I drive in the same city as you. I drive Uber with model 3 STD range RWD. I drive about 300 miles in a day everyday in the snow storm. Rolling resistance in unplowed show and 10 deg f. I lost 38% range max on the worst day of driving. I take a photo of the trip every day for tax purposes, so I have proof of Kwh/mile for every day i drive. Average 226 in summer/fall. Worst day in storm i was at 370. That's 265 miles per charge vs 165 miles per charge. 38% reduction. Realize I am driving 12-13 hrs almost non stop. Starting at 100% fully warmed cabin from my garage. I'm not letting the car get cold, then starting it multiple times, which makes a difference. (Not disagreeing with anything you said in the video. Just another real case results in the same city. If I'm correct that you're in GR area.) This weekend it was just cold and mostly dry roads and I was at 284/mile, 211 range. 20% loss.

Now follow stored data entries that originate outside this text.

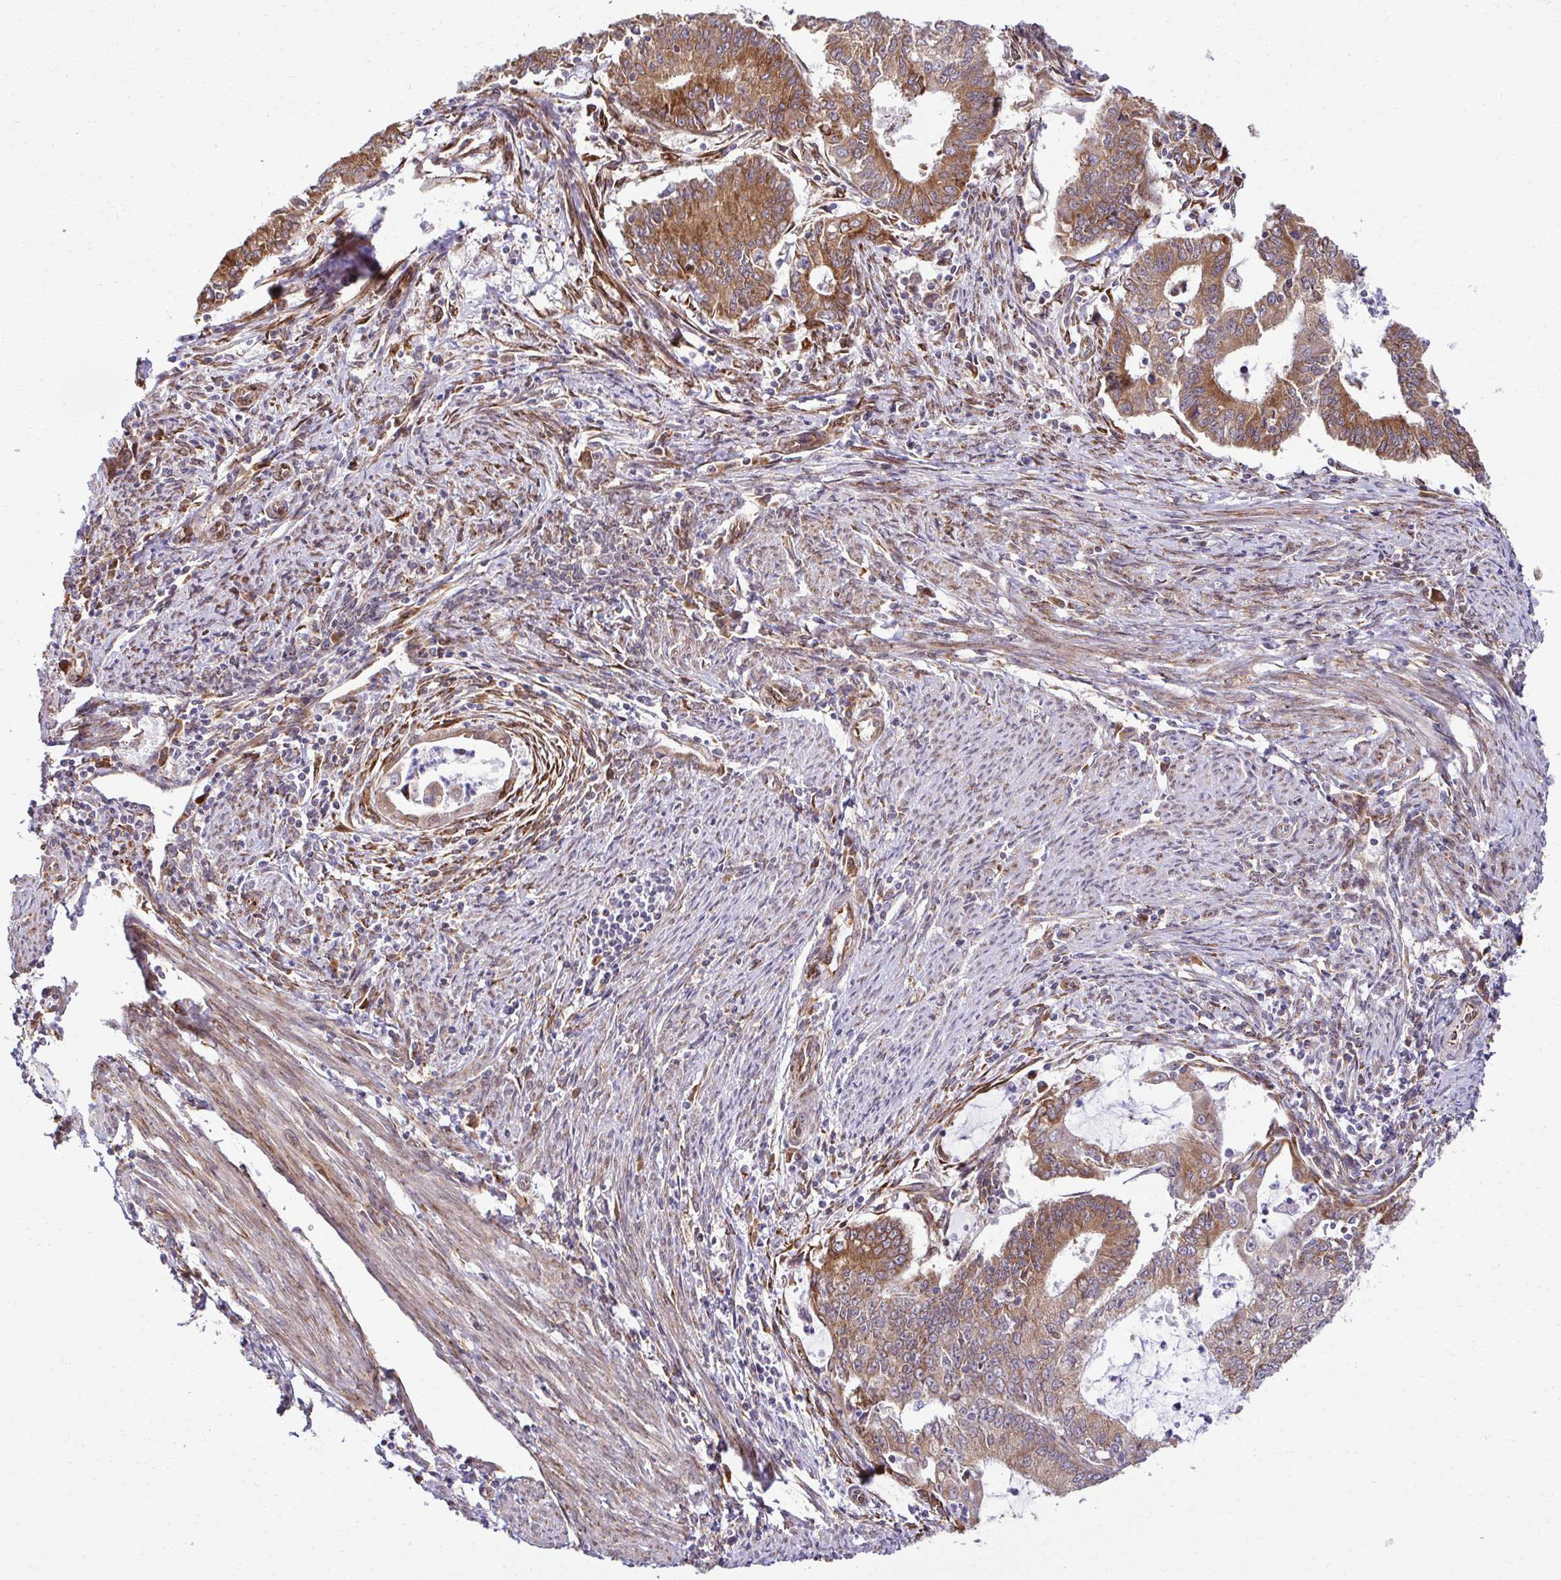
{"staining": {"intensity": "moderate", "quantity": ">75%", "location": "cytoplasmic/membranous"}, "tissue": "endometrial cancer", "cell_type": "Tumor cells", "image_type": "cancer", "snomed": [{"axis": "morphology", "description": "Adenocarcinoma, NOS"}, {"axis": "topography", "description": "Endometrium"}], "caption": "Protein expression analysis of endometrial cancer displays moderate cytoplasmic/membranous staining in approximately >75% of tumor cells.", "gene": "HPS1", "patient": {"sex": "female", "age": 61}}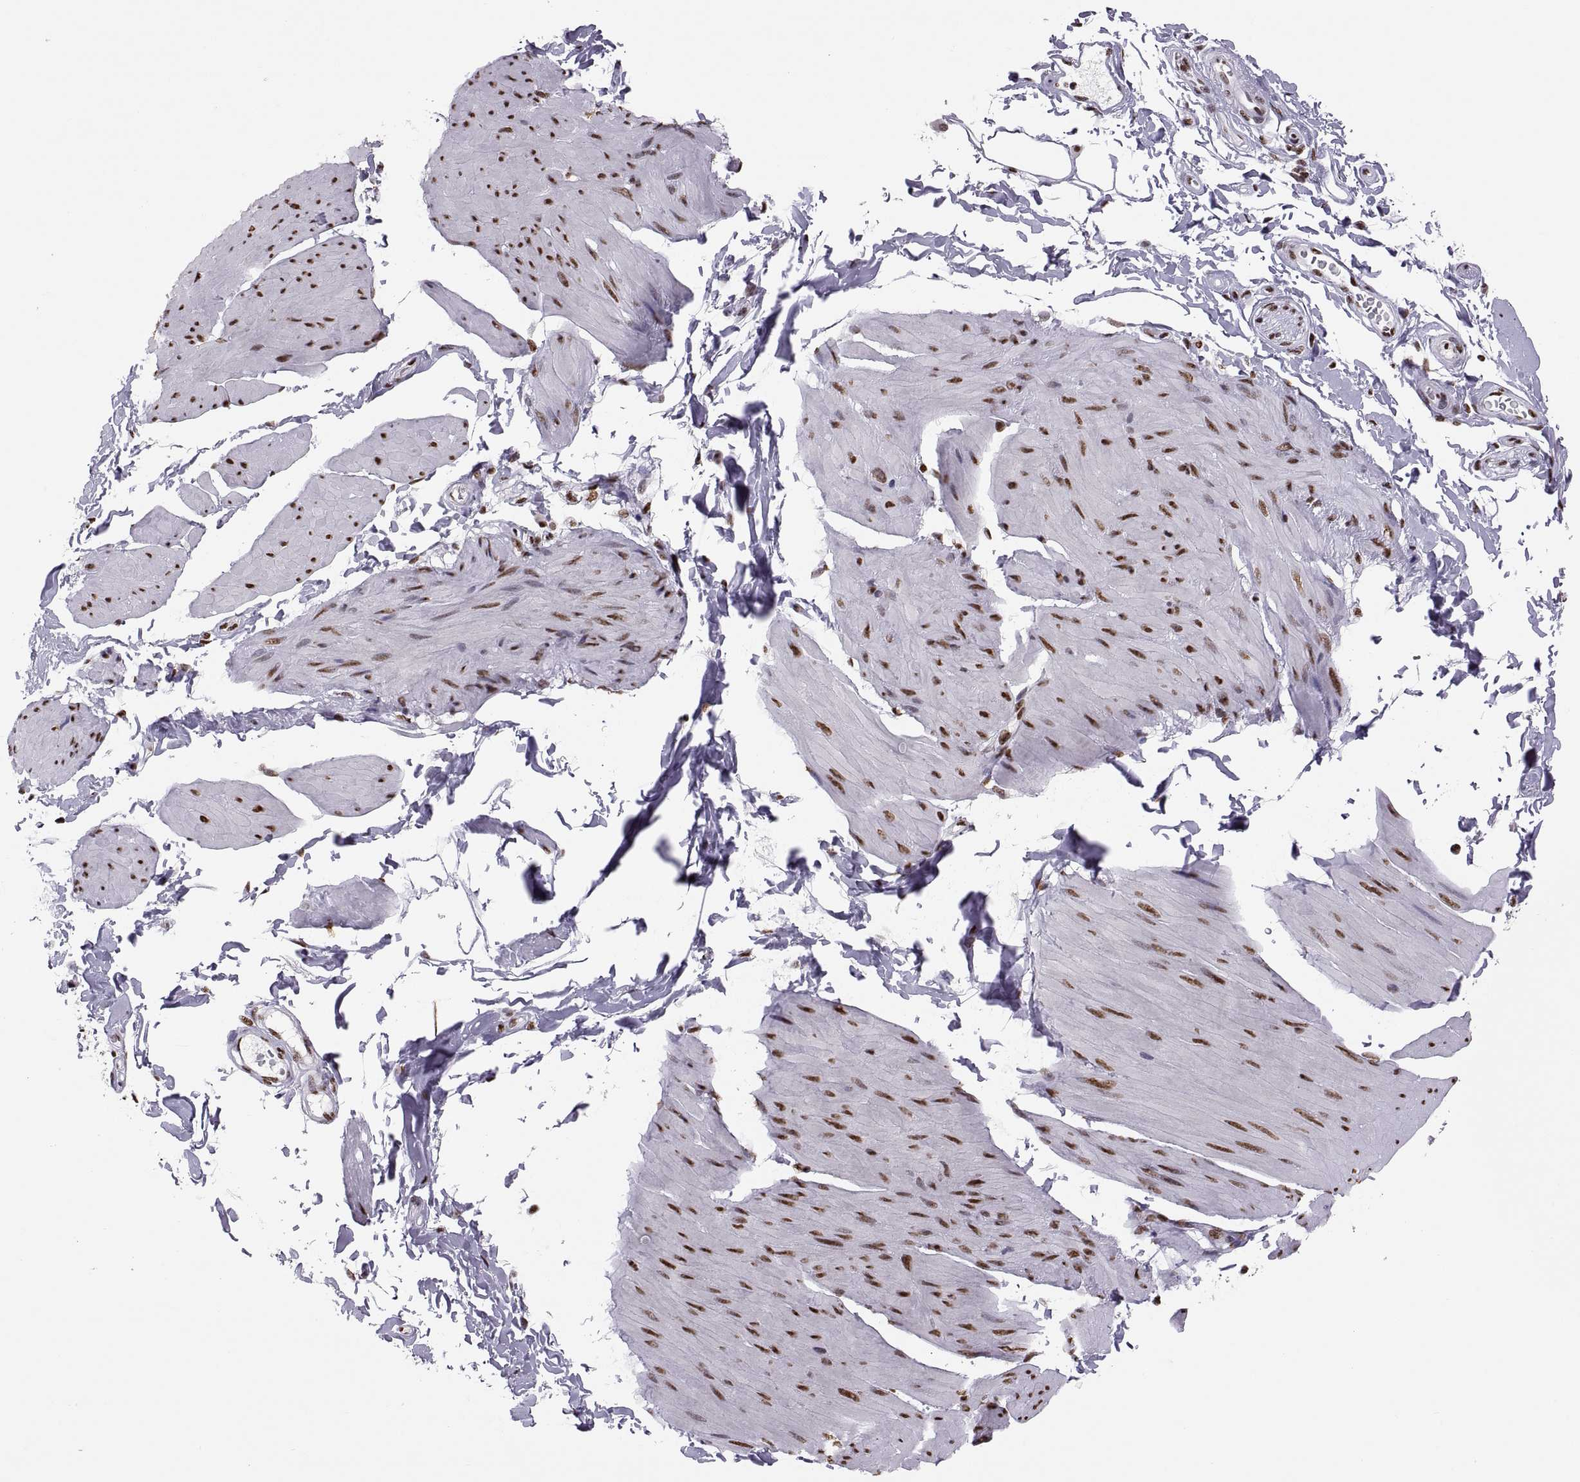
{"staining": {"intensity": "moderate", "quantity": "25%-75%", "location": "nuclear"}, "tissue": "smooth muscle", "cell_type": "Smooth muscle cells", "image_type": "normal", "snomed": [{"axis": "morphology", "description": "Normal tissue, NOS"}, {"axis": "topography", "description": "Adipose tissue"}, {"axis": "topography", "description": "Smooth muscle"}, {"axis": "topography", "description": "Peripheral nerve tissue"}], "caption": "Smooth muscle cells exhibit medium levels of moderate nuclear staining in approximately 25%-75% of cells in normal smooth muscle.", "gene": "SNAI1", "patient": {"sex": "male", "age": 83}}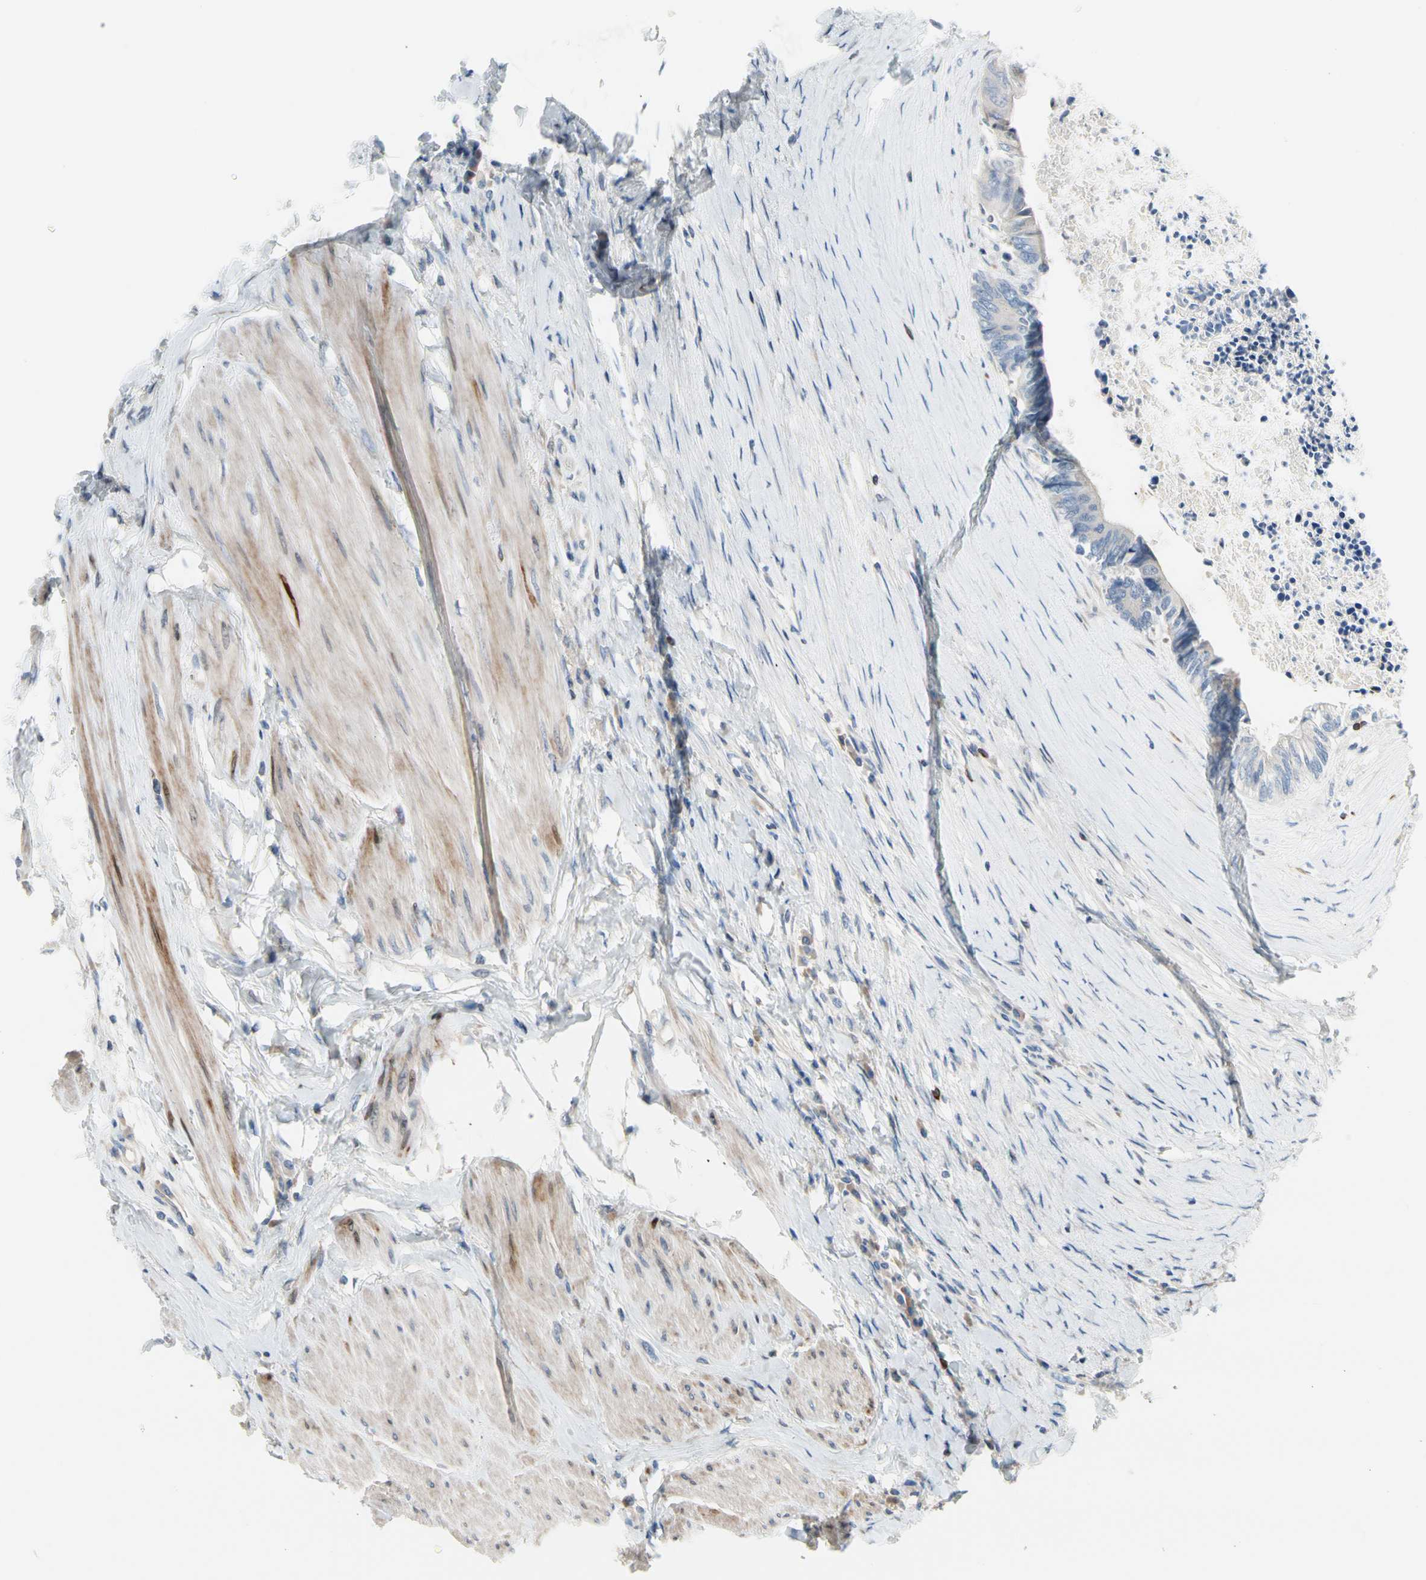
{"staining": {"intensity": "negative", "quantity": "none", "location": "none"}, "tissue": "colorectal cancer", "cell_type": "Tumor cells", "image_type": "cancer", "snomed": [{"axis": "morphology", "description": "Adenocarcinoma, NOS"}, {"axis": "topography", "description": "Rectum"}], "caption": "This is a image of immunohistochemistry (IHC) staining of colorectal cancer, which shows no expression in tumor cells.", "gene": "MAP3K3", "patient": {"sex": "male", "age": 63}}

That sounds similar to what I remember my model 3 was. I did have snow tires on the 3 which loses a little energy too. One yr I tracked my Model X energy use by season and summer was around 350wh/mi or so, and winter averaged 500wh/mi. The X and Rivian def use a lot more energy than 3/Y
Under similar conditions, my 2016 Nissan Leaf will easily get double your efficiency. And here in Kentucky, we have hills to go up and down, not flat like in Michigan. That is pretty bad for efficiency. Moral of the story, keep that battery topped up as much as possible!
Driving in the mountains during freezing winter on my ID.4 drops range from 3.2 mi/kWh to ~1.6 mi/kWh. When this happens, my range anxiety kicks in because that requires more than 80% of charge to reach the next charging station on that route and 0-100% on my 2022 ID.4 in the 5F winter takes 2h+ even if it's fully heated.